Entry: that lingering feeling.. Tuesday, June 05, 2007



Holidays mean im just not going to work. It just means i have time to plan on going out.and of course the going out part.meet old friends,catch a movie.it also gives me so much more time to think about the futility of time at hand.it is time too much for thinking of the worst things..the fact that work kept my mind from thinking abt the heavy and deep-set stuff.it is more tiring to sit in my room and think..at least i could tire myself out with work and know that im doing something for myself.

mum left for m'sia on friday morning and she didn't tell me at all about it.she's not back yet. if she wanted me to worry about her,she didn't consider my getting angry about the fact she didn;t let me know. but that aside,she deserves her break. she's been slogging to upkeep the house and make it like a home for me.for us. sometimes i want to tell her i love her so much,and then i bite my tongue. i love her too much that it hurts. i want to prove that she will have a better life simply because of all the sacrifices she's made. i want to let her do the many things she's been wanting to do all her life...but i feel so helpless.even when i work my ass off to earn, she says im crazy. her love is expressed through her incessant nagging and constant put-me-downs. its overwhelming.

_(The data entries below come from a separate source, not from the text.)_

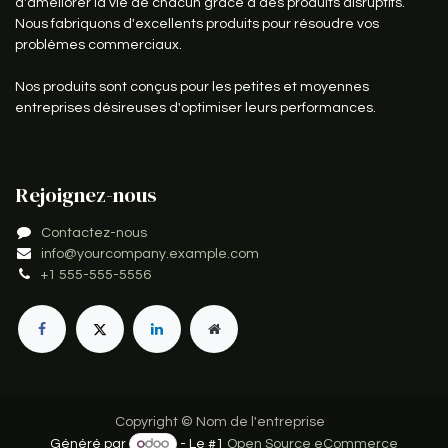
d'améliorer la vie de chacun grâce à des produits disruptifs.
Nous fabriquons d'excellents produits pour résoudre vos
problèmes commerciaux.
Nos produits sont conçus pour les petites et moyennes
entreprises désireuses d'optimiser leurs performances.
Rejoignez-nous
Contactez-nous
info@yourcompany.example.com
+1 555-555-5556
Copyright © Nom de l'entreprise
Généré par
- Le #1
Open Source eCommerce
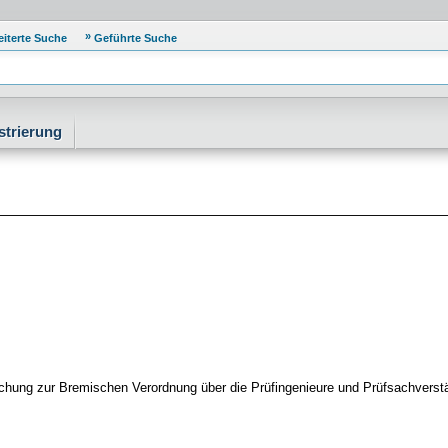
eiterte Suche
Geführte Suche
strierung
hung zur Bremischen Verordnung über die Prüfingenieure und Prüfsachverst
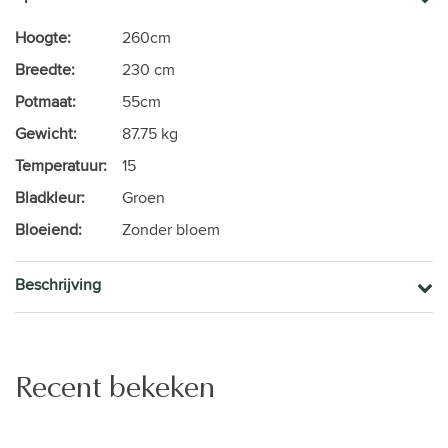
Hoogte:
260cm
Breedte:
230 cm
Potmaat:
55cm
Gewicht:
87.75 kg
Temperatuur:
15
Bladkleur:
Groen
Bloeiend:
Zonder bloem
Beschrijving
Recent bekeken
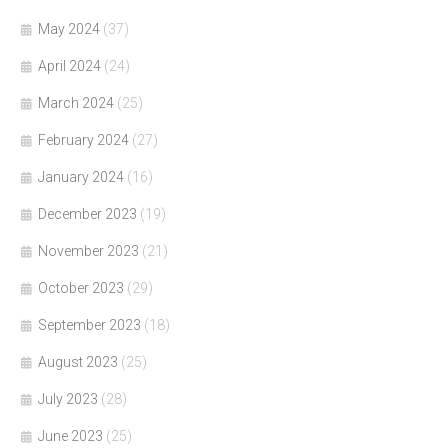
May 2024
(37)
April 2024
(24)
March 2024
(25)
February 2024
(27)
January 2024
(16)
December 2023
(19)
November 2023
(21)
October 2023
(29)
September 2023
(18)
August 2023
(25)
July 2023
(28)
June 2023
(25)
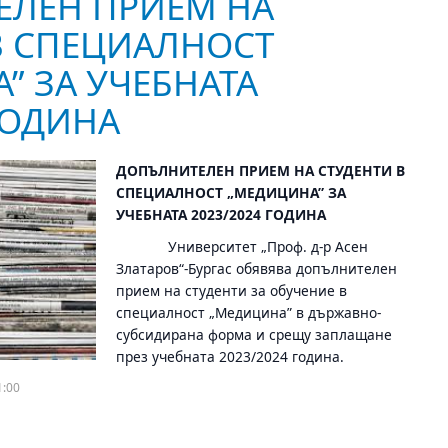
ЕЛЕН ПРИЕМ НА
В СПЕЦИАЛНОСТ
” ЗА УЧЕБНАТА
ГОДИНА
ДОПЪЛНИТЕЛЕН ПРИЕМ НА СТУДЕНТИ В
СПЕЦИАЛНОСТ „МЕДИЦИНА” ЗА
УЧЕБНАТА 2023/2024 ГОДИНА
Университет „Проф. д-р Асен
Златаров“-Бургас обявява допълнителен
прием на студенти за обучение в
специалност „Медицина” в държавно-
субсидирана форма и срещу заплащане
през учебната 2023/2024 година.
1:00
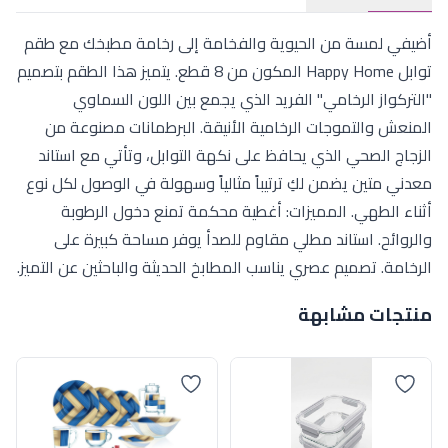
أضيفي لمسة من الحيوية والفخامة إلى رخامة مطبخك مع طقم
توابل Happy Home المكون من 8 قطع. يتميز هذا الطقم بتصميم
"التركواز الرخامي" الفريد الذي يجمع بين اللون السماوي
المنعش والتموجات الرخامية الأنيقة. البرطمانات مصنوعة من
الزجاج الصحي الذي يحافظ على نكهة التوابل، وتأتي مع استاند
معدني متين يضمن لكِ ترتيباً مثالياً وسهولة في الوصول لكل نوع
أثناء الطهي. المميزات: أغطية محكمة تمنع دخول الرطوبة
والروائح. استاند مطلي مقاوم للصدأ يوفر مساحة كبيرة على
الرخامة. تصميم عصري يناسب المطابخ الحديثة والباحثين عن التميز.
منتجات مشابهة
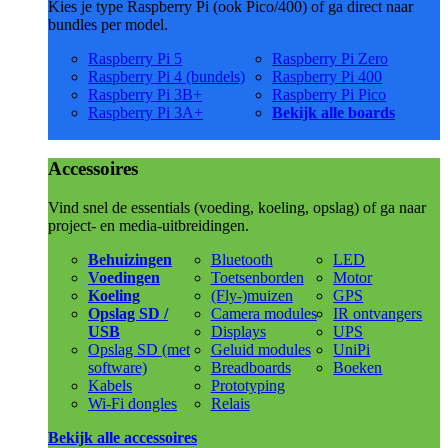
Kies je type Raspberry Pi (ook Pico/400) of ga direct naar
bundles per model.
Raspberry Pi 5
Raspberry Pi Zero
Raspberry Pi 4 (bundels)
Raspberry Pi 400
Raspberry Pi 3B+
Raspberry Pi Pico
Raspberry Pi 3A+
Bekijk alle boards
Accessoires
Vind snel de essentials (voeding, koeling, opslag) of ga naar
project- en media-uitbreidingen.
Behuizingen
Bluetooth
LED
Voedingen
Toetsenborden
Motor
Koeling
(Fly-)muizen
GPS
Opslag SD /
Camera modules
IR ontvangers
USB
Displays
UPS
Opslag SD (met
Geluid modules
UniPi
software)
Breadboards
Boeken
Kabels
Prototyping
Wi-Fi dongles
Relais
Bekijk alle accessoires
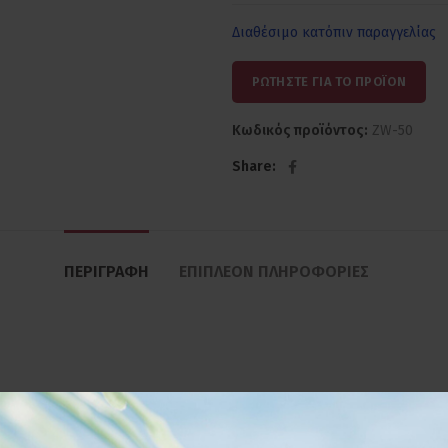
Διαθέσιμο κατόπιν παραγγελίας
ΡΩΤΗΣΤΕ ΓΙΑ ΤΟ ΠΡΟΪΟΝ
Κωδικός προϊόντος:
ZW-50
Share
ΠΕΡΙΓΡΑΦΉ
ΕΠΙΠΛΈΟΝ ΠΛΗΡΟΦΟΡΊΕΣ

how i can be spared from the whinings of my inner voice at work,i can understand. the business of dealing with trivial matters allow me to deal with so many of them at one time,no problem. but the single thought of dealing with what matters most is terribly disheartening. that single thought brings me to my knees. even if you said ceteris paribus,i would still have trouble even articulating my feelings. the helplessness at wanting to make everything else better puts me even lower than i can imagine. i cant smoke it away...only my life.